### THE DATA
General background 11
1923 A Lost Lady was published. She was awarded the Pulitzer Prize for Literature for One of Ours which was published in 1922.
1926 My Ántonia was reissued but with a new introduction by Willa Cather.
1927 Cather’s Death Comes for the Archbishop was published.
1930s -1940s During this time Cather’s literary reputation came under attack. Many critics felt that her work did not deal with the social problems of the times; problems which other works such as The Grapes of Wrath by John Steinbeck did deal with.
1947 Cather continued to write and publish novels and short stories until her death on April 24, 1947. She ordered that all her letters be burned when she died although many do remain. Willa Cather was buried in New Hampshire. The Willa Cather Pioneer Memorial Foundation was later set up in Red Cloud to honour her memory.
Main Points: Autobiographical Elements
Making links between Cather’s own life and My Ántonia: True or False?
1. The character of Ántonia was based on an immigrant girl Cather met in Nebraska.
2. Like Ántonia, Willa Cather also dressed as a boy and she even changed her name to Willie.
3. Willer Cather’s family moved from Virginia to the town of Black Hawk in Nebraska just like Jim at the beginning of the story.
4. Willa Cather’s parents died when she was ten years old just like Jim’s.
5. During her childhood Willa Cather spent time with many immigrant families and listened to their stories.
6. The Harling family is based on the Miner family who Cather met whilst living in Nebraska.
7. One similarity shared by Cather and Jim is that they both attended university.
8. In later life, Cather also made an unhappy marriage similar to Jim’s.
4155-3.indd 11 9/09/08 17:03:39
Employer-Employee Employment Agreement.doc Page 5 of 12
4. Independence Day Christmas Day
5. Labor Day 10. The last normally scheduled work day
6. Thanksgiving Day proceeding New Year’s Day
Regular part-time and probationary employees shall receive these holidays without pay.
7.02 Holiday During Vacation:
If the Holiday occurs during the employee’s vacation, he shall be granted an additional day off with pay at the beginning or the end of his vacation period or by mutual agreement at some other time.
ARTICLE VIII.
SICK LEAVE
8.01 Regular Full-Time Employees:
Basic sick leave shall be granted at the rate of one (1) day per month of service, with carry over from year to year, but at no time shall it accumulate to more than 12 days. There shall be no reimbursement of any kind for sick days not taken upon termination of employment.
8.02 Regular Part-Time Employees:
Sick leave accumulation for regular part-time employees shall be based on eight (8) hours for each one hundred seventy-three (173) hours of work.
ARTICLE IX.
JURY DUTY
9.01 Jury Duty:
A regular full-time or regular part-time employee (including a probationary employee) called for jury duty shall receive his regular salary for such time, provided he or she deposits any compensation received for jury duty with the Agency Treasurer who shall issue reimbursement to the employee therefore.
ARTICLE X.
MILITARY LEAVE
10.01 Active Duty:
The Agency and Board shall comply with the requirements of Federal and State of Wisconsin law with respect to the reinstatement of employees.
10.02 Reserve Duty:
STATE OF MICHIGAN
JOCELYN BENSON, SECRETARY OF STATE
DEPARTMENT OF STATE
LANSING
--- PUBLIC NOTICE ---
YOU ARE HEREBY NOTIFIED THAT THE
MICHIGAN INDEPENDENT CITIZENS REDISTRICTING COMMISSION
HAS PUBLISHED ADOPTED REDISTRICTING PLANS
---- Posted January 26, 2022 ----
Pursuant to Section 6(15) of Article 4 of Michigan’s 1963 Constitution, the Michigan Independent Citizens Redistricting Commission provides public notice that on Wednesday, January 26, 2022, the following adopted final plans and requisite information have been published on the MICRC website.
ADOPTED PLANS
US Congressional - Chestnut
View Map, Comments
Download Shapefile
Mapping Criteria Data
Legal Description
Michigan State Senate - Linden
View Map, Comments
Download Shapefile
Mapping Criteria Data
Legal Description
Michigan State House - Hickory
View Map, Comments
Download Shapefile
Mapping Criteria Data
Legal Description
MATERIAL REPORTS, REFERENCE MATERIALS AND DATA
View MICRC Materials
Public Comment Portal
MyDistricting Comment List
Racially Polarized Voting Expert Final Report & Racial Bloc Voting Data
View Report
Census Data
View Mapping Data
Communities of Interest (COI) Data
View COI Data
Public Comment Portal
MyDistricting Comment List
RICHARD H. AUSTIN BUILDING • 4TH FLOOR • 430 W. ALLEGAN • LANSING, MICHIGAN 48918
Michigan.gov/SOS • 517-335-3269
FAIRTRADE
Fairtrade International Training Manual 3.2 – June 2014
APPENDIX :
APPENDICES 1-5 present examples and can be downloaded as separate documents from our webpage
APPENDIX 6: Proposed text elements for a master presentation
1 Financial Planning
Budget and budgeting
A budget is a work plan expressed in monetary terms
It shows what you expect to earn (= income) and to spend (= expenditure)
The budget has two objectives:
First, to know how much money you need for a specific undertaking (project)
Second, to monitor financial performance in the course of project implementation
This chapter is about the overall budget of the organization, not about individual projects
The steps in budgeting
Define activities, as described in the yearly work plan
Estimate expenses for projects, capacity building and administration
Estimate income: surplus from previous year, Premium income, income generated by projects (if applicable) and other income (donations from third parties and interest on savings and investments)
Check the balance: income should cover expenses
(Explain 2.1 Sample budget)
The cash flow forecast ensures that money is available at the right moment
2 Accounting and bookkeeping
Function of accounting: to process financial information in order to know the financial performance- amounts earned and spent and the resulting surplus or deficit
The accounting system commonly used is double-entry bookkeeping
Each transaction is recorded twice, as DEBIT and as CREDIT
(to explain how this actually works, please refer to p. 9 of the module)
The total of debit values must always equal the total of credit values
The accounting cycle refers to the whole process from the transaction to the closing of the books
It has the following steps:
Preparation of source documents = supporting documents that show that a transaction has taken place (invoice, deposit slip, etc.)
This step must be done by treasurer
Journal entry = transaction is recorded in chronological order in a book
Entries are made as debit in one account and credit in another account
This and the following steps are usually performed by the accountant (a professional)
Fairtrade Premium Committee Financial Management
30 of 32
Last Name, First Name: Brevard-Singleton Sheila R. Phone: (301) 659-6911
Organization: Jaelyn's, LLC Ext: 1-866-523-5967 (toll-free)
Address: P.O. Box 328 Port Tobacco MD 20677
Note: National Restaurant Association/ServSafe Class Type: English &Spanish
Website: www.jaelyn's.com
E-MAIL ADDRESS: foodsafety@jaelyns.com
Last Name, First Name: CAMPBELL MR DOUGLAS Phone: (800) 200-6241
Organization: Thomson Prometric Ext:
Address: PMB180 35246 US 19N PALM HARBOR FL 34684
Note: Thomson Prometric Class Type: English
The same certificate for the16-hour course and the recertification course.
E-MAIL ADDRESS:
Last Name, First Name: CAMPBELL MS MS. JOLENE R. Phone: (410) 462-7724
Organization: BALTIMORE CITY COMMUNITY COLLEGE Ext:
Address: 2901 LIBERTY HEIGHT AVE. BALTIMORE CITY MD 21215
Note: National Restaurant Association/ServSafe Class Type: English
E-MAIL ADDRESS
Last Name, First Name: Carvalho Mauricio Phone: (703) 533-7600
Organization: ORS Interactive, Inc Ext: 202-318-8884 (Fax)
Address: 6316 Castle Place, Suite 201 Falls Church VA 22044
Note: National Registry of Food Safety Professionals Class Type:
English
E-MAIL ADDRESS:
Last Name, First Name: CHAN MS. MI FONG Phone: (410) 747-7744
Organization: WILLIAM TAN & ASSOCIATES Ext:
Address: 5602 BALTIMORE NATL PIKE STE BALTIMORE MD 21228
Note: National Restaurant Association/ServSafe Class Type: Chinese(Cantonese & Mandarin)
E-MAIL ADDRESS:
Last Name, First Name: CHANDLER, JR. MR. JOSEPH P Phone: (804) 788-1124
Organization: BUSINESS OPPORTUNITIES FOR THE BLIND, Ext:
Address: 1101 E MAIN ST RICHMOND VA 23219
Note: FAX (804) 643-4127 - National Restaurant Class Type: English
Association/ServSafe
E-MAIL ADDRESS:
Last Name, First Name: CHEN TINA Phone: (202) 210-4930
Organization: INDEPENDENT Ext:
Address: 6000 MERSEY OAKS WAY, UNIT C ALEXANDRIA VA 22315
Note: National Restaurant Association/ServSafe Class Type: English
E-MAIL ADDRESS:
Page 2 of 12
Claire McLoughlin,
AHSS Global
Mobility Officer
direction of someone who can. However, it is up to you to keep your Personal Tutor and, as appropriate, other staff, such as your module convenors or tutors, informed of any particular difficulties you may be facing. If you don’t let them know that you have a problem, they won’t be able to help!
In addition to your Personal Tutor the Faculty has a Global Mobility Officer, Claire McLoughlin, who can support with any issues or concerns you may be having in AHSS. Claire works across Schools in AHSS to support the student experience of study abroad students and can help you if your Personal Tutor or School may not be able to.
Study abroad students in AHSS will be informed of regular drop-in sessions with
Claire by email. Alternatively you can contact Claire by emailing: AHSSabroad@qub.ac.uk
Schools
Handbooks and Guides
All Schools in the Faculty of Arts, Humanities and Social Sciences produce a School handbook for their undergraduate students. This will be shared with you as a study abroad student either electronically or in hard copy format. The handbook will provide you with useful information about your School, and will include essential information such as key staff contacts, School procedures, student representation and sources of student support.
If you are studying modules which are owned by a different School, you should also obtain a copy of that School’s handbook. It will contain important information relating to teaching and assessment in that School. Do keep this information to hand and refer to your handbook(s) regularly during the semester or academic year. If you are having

### ABOUT THIS TASK
Could you copy every line from the records that mentions the word "family"?

### RESULT OF THE TASK
3. Willer Cather’s family moved from Virginia to the town of Black Hawk in Nebraska just like Jim at the beginning of the story.
6. The Harling family is based on the Miner family who Cather met whilst living in Nebraska.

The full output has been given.